Presently the most mainstream of these alternative protein sources – vegetable proteins – are capturing a great deal of investor attention. Beyond Meat (BYND) priced its IPO shares at $25. The first trade of BYND in the secondary market was at $46 / share, and now the stock is trading above $175.
In addition to vegetable proteins, the Irish study’s authors point to other good sources of protein that are not presently consumed widely, but which could be farmed more sustainably than through animal husbandry. The list includes insects, seaweed and other algae, and “cultured” meat (that grown using in vitro cultivation techniques as being developed by Memphis Meats and JUST).
You might be game for veggie patties from Beyond Meat, but would you eat a cricket?
Before you answer, consider the tidbit I mentioned in the introduction about the Greenland Vikings – the fact that there is a strange and seemingly inexplicable absence of fish bones in the middens.
While the contention can never be conclusively proven, Diamond speculates that the Greenland Vikings must have developed a food taboo regarding fish that made them consider consumption of fish as anathema.
This taboo – and a taboo against eating seals, which are also plentiful on Greenland – meant that the Greenland Vikings’ civilization crumbled and disappeared while the Inuit civilization, living at the same time in the same land, thrived and prospered.
Yesterday, I was listening to Preet Bharara’s excellent podcast, Stay Tuned, as Preet was interviewing conservative columnist George Will.
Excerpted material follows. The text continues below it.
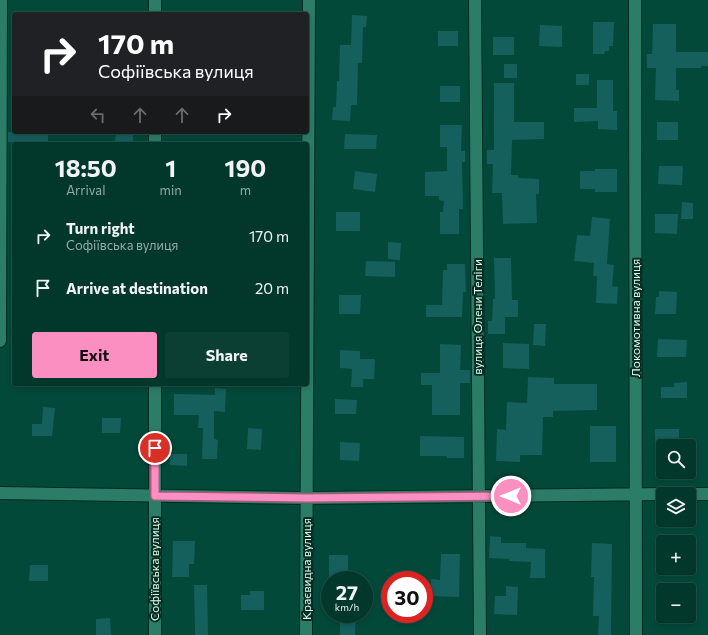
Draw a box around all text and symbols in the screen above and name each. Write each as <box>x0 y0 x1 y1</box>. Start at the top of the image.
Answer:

Will regurgitated an oft-repeated trope on the Right about how the Green New Deal would “outlaw hamburgers and air travel.”
Listening to him speak, I could not help but imagine a half-drunk chieftain in a Viking long-house in 1250 CE ridiculing his starving peasant neighbors for sneaking a taste of a fish to try to assuage their hunger and satisfy their nutritional needs.
While an obviously intelligent man and skillful writer, Will is, for whatever reason, failing to recognize that the carrying capacity of a finite system is something a good deal shy of infinite.
Clearly he does not understand that the only way to build and maintain intergenerational wealth in this century will be by investing in a new paradigm. Intelligent investors take note.